The district cited financial problems as the reason for the proposed class collapse, but parents of fourth-grade students were unsatisfied and scheduled an emergency meeting in the Meadow parking lot.

“Our school district is removing one fourth-grade class and thereby increasing the remaining classes to 27 students,” read an announcement on the website meadowschoolparents.com. “The teacher is being moved to Shubert Elementary to teach a class of 14 students. This will not stop with fourth grade — it will only get worse if we don’t let Superintendent Mapes know we will not stand for this.”

The meeting, however, was rendered unnecessary when, at around noon last Thursday, the district decided not to collapse the class after all.

“On Thursday, October 6, 2011, a newly registered Meadow 4th grade student was added to the Meadow class list, which caused the grade 4 classes to exceed the operational limit of 27 by one student,” a statement from the district read. “Since the consolidation had not yet occurred, it was decided to cancel it even though the final determination date of October 1 had passed.” The statement was later echoed in a letter from Meadow School Principal Joan Flatley.

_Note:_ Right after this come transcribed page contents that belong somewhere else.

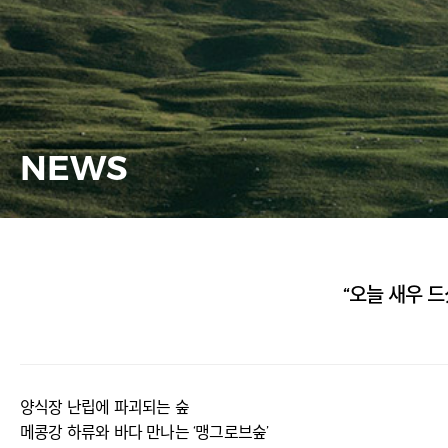
NEWS
“오늘 새우 드
양식장 난립에 파괴되는 숲
메콩강 하류와 바다 만나는 ‘맹그로브숲’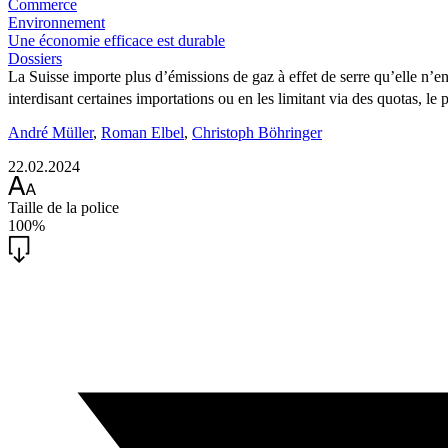
Commerce
Environnement
Une économie efficace est durable
Dossiers
La Suisse importe plus d’émissions de gaz à effet de serre qu’elle n’
interdisant certaines importations ou en les limitant via des quotas, le p
André Müller
,
Roman Elbel
,
Christoph Böhringer
22.02.2024
Taille de la police
100%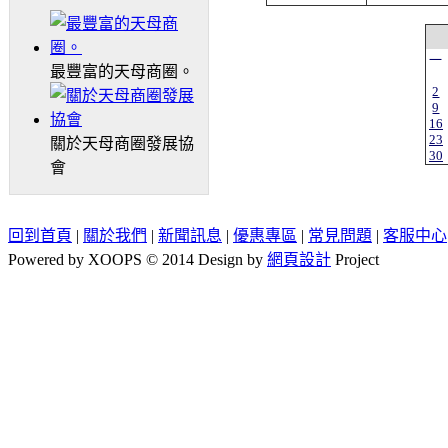
一
最豐富的天母商圈。
2
9
16
23
關於天母商圈發展協
30
會
回到首頁
|
關於我們
|
新聞訊息
|
優惠專區
|
常見問題
|
客服中心
Powered by XOOPS © 2014 Design by
網頁設計
Project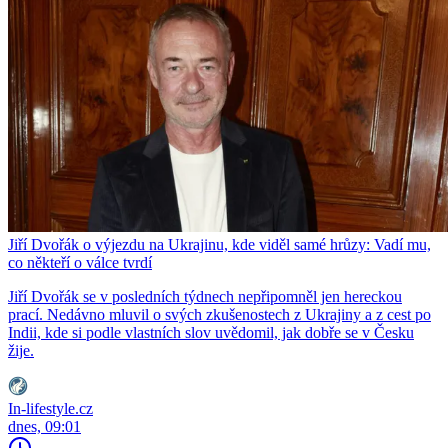
Jiří Dvořák o výjezdu na Ukrajinu, kde viděl samé hrůzy: Vadí mu,
co někteří o válce tvrdí
Jiří Dvořák se v posledních týdnech nepřipomněl jen hereckou
prací. Nedávno mluvil o svých zkušenostech z Ukrajiny a z cest po
Indii, kde si podle vlastních slov uvědomil, jak dobře se v Česku
žije.
In-lifestyle.cz
dnes, 09:01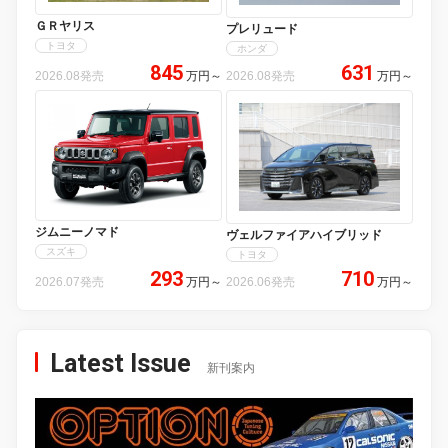
ＧＲヤリス
プレリュード
トヨタ
ホンダ
845
631
2026.08発売
万円
～
2026.08発売
万円
～
ジムニーノマド
ヴェルファイアハイブリッド
スズキ
トヨタ
293
710
2026.07発売
万円
～
2026.06発売
万円
～
Latest Issue
新刊案内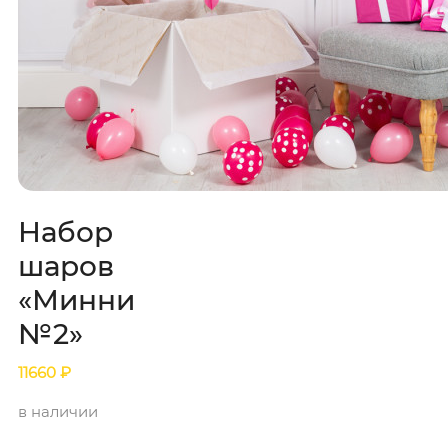
Набор
шаров
«Минни
№2»
11660
₽
в наличии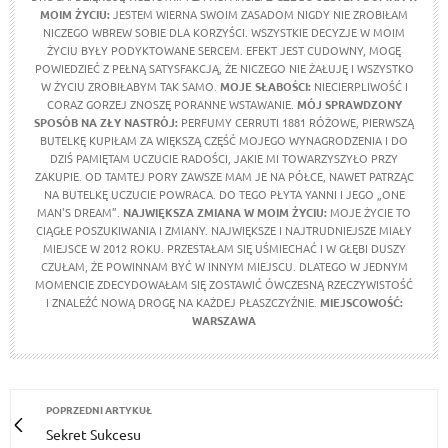
MOIM ŻYCIU
:
JESTEM WIERNA SWOIM ZASADOM NIGDY NIE ZROBIŁAM
NICZEGO WBREW SOBIE DLA KORZYŚCI. WSZYSTKIE DECYZJE W MOIM
ŻYCIU BYŁY PODYKTOWANE SERCEM. EFEKT JEST CUDOWNY, MOGĘ
POWIEDZIEĆ Z PEŁNĄ SATYSFAKCJĄ, ŻE NICZEGO NIE ŻAŁUJĘ I WSZYSTKO
W ŻYCIU ZROBIŁABYM TAK SAMO.
MOJE SŁABOŚCI:
NIECIERPLIWOŚĆ I
CORAZ GORZEJ ZNOSZĘ PORANNE WSTAWANIE.
MÓJ SPRAWDZONY
SPOSÓB NA ZŁY NASTRÓJ:
PERFUMY CERRUTI 1881 RÓŻOWE, PIERWSZĄ
BUTELKĘ KUPIŁAM ZA WIĘKSZĄ CZĘŚĆ MOJEGO WYNAGRODZENIA I DO
DZIŚ PAMIĘTAM UCZUCIE RADOŚCI, JAKIE MI TOWARZYSZYŁO PRZY
ZAKUPIE. OD TAMTEJ PORY ZAWSZE MAM JE NA PÓŁCE, NAWET PATRZĄC
NA BUTELKĘ UCZUCIE POWRACA. DO TEGO PŁYTA YANNI I JEGO „ONE
MAN'S DREAM”.
NAJWIĘKSZA ZMIANA W MOIM ŻYCIU:
MOJE ŻYCIE TO
CIĄGŁE POSZUKIWANIA I ZMIANY. NAJWIĘKSZE I NAJTRUDNIEJSZE MIAŁY
MIEJSCE W 2012 ROKU. PRZESTAŁAM SIĘ UŚMIECHAĆ I W GŁĘBI DUSZY
CZUŁAM, ŻE POWINNAM BYĆ W INNYM MIEJSCU. DLATEGO W JEDNYM
MOMENCIE ZDECYDOWAŁAM SIĘ ZOSTAWIĆ ÓWCZESNĄ RZECZYWISTOŚĆ
I ZNALEŹĆ NOWĄ DROGĘ NA KAŻDEJ PŁASZCZYŹNIE.
MIEJSCOWOŚĆ:
WARSZAWA
POPRZEDNI ARTYKUŁ
Sekret Sukcesu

“We’re thrilled right now,” Kathleen Desio, a Meadow School mother and organizer of the emergency meeting, told the Herald. “I think it’s nice to know that people can actually still get things done.”

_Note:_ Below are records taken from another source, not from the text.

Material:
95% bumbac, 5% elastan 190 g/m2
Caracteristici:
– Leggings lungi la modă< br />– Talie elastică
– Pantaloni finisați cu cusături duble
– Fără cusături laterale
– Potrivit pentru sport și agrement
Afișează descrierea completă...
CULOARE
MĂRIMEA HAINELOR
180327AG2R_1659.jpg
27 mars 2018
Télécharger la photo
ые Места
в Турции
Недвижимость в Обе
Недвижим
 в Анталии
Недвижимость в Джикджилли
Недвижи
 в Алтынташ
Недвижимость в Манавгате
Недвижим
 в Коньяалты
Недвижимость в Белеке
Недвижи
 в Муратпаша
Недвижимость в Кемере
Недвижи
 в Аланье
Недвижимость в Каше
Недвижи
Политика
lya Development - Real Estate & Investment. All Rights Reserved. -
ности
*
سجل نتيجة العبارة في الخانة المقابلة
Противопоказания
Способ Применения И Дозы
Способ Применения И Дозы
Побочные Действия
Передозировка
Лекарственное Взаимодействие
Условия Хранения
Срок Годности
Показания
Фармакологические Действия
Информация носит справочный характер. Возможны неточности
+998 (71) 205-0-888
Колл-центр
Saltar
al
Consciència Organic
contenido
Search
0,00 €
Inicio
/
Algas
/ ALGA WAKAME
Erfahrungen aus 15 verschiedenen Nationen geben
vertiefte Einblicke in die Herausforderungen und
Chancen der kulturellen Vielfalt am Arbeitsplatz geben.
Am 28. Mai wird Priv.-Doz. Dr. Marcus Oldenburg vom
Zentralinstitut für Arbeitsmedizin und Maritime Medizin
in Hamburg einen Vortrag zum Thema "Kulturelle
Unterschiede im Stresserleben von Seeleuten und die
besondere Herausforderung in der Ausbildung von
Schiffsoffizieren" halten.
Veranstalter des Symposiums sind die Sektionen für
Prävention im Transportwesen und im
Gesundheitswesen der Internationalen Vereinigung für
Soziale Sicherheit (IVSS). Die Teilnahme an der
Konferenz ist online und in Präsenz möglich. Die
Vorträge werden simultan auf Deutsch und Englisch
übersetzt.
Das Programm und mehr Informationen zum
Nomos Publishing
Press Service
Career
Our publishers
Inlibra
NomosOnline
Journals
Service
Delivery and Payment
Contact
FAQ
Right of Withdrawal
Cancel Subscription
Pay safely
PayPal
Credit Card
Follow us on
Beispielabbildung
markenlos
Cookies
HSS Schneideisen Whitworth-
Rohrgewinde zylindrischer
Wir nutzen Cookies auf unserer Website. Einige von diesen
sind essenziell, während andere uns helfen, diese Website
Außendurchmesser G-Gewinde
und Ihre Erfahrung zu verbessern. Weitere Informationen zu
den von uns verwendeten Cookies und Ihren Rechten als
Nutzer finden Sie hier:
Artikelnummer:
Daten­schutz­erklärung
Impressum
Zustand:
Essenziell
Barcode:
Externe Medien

Desio said she went to the meeting site, despite the district reversal, to “talk to parents who might not have gotten the message and to relay the events of the day.” The half-dozen or so parents who showed up were pleased by the outcome, she said, but most were skeptical of the district’s

motivations.

“It is quite comical,” Desio said. “The very tool they used to justify their decision to collapse a fourth-grade section, they seemed to forget all about in an attempt to cover up the real reason why they reversed the decision.”